Well, wonder no more — at least until you read the explanation. Then you might enter into a whole new round of wondering.
An article Monday in the Philadelphia Inquirer examines the fact that no casinos have applied for a Pennsylvania sports betting license this year. Only current gaming license holders can apply, and they must fork over a $10 million license fee and pay a 36 percent effective tax rate.
This section from the Inquirer article lays out how Pennsylvania’s sports betting tax went from high to sky-high during the legislative session:
Pennsylvania’s sports-betting bill originally set the tax rate at 18 percent — 16 percent for the state, and 2 percent local share. But as the bill was merged with other gaming legislation into an omnibus gambling measure now known as Act 42, the sports-wagering tax was doubled to 36 percent.
(State Rep. Rob) Matzie, the sponsor of the sports-betting law, said he initially set the sports-betting tax rate at the same rate as casino table games because they are comparable labor-intensive gaming forms. But as lawmakers examined the business more closely, the Republican leadership believed that the potential for online sports betting more closely resembled automated slot machines, which are taxed at a higher rate.

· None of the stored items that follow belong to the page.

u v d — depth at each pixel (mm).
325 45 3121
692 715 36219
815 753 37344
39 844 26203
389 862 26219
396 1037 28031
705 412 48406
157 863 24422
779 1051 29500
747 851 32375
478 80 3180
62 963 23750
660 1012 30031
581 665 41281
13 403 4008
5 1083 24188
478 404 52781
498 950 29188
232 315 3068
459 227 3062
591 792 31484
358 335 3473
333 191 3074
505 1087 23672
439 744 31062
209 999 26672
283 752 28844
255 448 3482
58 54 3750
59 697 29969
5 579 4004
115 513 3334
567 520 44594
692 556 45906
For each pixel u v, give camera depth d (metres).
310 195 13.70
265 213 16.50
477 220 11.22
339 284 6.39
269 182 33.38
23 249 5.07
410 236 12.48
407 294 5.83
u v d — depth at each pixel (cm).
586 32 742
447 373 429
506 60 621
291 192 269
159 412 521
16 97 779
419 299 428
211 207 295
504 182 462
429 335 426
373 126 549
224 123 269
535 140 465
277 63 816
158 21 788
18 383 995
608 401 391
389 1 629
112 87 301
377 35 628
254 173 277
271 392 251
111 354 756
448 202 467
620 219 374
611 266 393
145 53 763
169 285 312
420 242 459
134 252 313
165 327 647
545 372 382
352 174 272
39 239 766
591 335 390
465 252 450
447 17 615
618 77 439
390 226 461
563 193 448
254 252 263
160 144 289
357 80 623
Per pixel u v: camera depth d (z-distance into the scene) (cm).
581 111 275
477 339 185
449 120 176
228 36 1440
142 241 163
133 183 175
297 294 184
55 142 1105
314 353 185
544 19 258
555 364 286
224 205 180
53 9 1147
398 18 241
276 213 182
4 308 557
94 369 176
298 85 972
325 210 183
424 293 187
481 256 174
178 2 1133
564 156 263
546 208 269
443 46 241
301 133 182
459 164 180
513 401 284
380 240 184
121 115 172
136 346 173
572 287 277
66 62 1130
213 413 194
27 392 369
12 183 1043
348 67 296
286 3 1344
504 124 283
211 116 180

Simply doubling the table games rate — and comparing sports betting to slots as a form of gaming — shows a shockingly low knowledge of the sports betting industry and how it works. It also indicates how little thought the state put into its sports betting law.
The 18 percent rate would have already placed Pennsylvania at the high end of sports betting taxes. The 36 percent rate and putting wagering in a mental bucket with slot machines is even worse. (There are comparably higher rates in some jurisdictions outside of the US. Delaware and Rhode Island call their systems “revenue sharing” but are effectively just high taxes, as well.)
Pennsylvania sports betting cannot make money at 18 percent or 36 percent if no one applies for a license. Matzie remains confident that casinos eventually will come to the table and provide at least the $30 million in license fees the state budgeted.
Don’t count on it, casino reps told the Inquirer.
“With a 36 percent tax and a $10 million license fee, there are other states that are more interesting to us,” said Dan Shapiro, vice president of business development of William Hill US. “It’s just not something we’re looking at seriously right now.”
As the Keystone State stares down casinos, other states in the East are gaining a head start.